Уже давно девушка утратила любое представление о времени.
И конечно, здесь не было ни солнца, ни луны.
Ей казалось, что рядом часами воет собака. Она больше не могла слышать ее стоны. Животное беспрестанно и жалостливо тявкало, пронзительно скулило от боли. Оно умоляло, чтобы это закончилось, да, именно так, собака сама просила, чтобы ее убили! Отзвуки страдания доносились до Рейчел. Несколько раз в стену впивались когтистые лапы, было слышно, как собака царапается с прежней силой, хотя должна была уже устать и затихнуть.

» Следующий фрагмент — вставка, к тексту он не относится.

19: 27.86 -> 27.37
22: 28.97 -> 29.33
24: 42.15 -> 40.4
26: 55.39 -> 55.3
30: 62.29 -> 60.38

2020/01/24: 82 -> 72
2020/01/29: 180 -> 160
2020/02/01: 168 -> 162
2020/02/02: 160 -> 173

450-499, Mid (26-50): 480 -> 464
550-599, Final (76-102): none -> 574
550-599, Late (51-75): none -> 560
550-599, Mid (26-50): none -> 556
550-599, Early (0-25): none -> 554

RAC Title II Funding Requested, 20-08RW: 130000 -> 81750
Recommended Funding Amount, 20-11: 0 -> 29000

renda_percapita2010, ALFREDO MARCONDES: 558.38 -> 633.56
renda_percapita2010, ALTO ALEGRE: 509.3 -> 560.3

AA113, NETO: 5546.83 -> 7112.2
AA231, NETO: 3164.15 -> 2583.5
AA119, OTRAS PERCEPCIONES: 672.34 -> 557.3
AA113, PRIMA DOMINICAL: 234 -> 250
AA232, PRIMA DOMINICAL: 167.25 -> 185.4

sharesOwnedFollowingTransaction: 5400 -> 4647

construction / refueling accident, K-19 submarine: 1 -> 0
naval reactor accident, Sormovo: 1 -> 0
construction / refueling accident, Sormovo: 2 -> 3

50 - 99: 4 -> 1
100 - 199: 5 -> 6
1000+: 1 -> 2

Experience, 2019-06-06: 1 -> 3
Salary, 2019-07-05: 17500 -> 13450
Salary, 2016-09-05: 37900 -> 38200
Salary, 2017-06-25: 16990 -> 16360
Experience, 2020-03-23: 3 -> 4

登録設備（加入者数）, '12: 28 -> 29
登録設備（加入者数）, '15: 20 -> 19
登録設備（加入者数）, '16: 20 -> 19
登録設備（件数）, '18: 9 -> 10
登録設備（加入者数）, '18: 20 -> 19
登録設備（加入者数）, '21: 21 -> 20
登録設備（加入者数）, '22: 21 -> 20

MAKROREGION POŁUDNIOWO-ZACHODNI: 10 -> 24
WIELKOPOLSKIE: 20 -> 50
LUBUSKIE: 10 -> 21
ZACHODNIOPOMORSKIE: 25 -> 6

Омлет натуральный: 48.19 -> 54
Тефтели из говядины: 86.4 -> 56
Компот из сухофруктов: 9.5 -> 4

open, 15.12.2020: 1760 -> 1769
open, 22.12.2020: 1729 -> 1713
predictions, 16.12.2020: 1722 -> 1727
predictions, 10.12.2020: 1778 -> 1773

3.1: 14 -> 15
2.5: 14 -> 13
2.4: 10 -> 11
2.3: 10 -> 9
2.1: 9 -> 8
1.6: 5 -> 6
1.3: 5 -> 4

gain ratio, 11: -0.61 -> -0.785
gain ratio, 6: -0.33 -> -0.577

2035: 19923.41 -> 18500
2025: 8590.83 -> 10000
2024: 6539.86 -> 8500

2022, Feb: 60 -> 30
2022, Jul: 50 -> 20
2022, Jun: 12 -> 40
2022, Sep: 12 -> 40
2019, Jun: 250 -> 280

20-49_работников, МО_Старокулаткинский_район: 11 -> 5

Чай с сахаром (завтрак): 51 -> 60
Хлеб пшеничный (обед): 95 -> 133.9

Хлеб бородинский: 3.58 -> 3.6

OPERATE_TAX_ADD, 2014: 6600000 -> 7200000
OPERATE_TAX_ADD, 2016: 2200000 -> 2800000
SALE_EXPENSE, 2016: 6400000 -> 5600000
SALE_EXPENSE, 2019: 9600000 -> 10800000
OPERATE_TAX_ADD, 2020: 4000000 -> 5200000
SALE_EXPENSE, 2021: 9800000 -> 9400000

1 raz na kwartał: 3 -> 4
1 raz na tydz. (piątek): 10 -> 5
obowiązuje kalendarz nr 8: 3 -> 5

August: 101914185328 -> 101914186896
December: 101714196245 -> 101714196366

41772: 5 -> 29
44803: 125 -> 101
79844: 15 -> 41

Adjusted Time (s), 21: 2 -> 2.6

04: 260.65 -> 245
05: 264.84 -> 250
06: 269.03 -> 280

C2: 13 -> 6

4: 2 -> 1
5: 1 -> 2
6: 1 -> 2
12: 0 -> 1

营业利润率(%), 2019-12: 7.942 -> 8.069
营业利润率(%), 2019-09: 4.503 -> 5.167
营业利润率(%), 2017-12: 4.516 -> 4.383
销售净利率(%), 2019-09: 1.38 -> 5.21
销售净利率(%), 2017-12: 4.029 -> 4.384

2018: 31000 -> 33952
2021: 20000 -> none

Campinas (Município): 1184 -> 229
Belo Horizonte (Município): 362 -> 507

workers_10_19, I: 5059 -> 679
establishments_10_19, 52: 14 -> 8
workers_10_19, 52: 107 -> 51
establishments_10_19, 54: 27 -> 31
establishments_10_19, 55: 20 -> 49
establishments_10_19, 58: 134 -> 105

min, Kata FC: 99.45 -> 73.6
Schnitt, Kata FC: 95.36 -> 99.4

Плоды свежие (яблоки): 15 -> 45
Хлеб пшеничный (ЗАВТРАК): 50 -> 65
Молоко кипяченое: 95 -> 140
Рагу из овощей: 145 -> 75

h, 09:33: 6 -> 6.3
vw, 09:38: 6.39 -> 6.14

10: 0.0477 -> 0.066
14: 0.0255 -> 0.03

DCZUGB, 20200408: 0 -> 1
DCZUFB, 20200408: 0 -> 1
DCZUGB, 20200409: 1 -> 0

Рейчел подползала к своей отвратительной постели. Узкая комната, минимальный набор для выживания: таз с водой, пыльная кровать с ужасающе скрипящей ржавой сеткой. И свечи, которые освещали помещение.
Как она оказалась здесь? Она не знала этого. Рейчел забралась на лошадь своей сестры, как уже делала не раз в течение недели, проведенной у Меган. Спокойная часовая прогулка: ни галопа, ни рыси — она уже думала о ребенке, — лишь ощущение силы и гармонии между человеком, лошадью и лесом. Когда подошло время возвращаться, она свернула с тропинки в поле, чтобы срезать путь, и в ста метрах от дороги вдруг появился он.
Это он заботился о ней здесь. Приносил ей пищу. Сначала она думала, что он хочет изнасиловать ее. Но он ничего подобного не сделал.
В тот момент.
Она плакала и больше не могла спать: боль в горле стала невыносимой. Сейчас она дрожала от жестокого холода. Время от времени он приходил к ней, открывал дверь и садился, глядя на нее. Молчал. Его лицо оставалось бесстрастным. Все читалось только в его глазах.
Они горели.
Потом он вставал и уходил. Однажды, едва он успел закрыть за собой дверь, Рейчел услышала вдалеке вопль. Кричала женщина. Крик быстро оборвался. Потом ей показалось, что она слышит детский плач, но она не была в этом уверена. Тем более что шумела вода, и трудно было определить точно, кто кричит.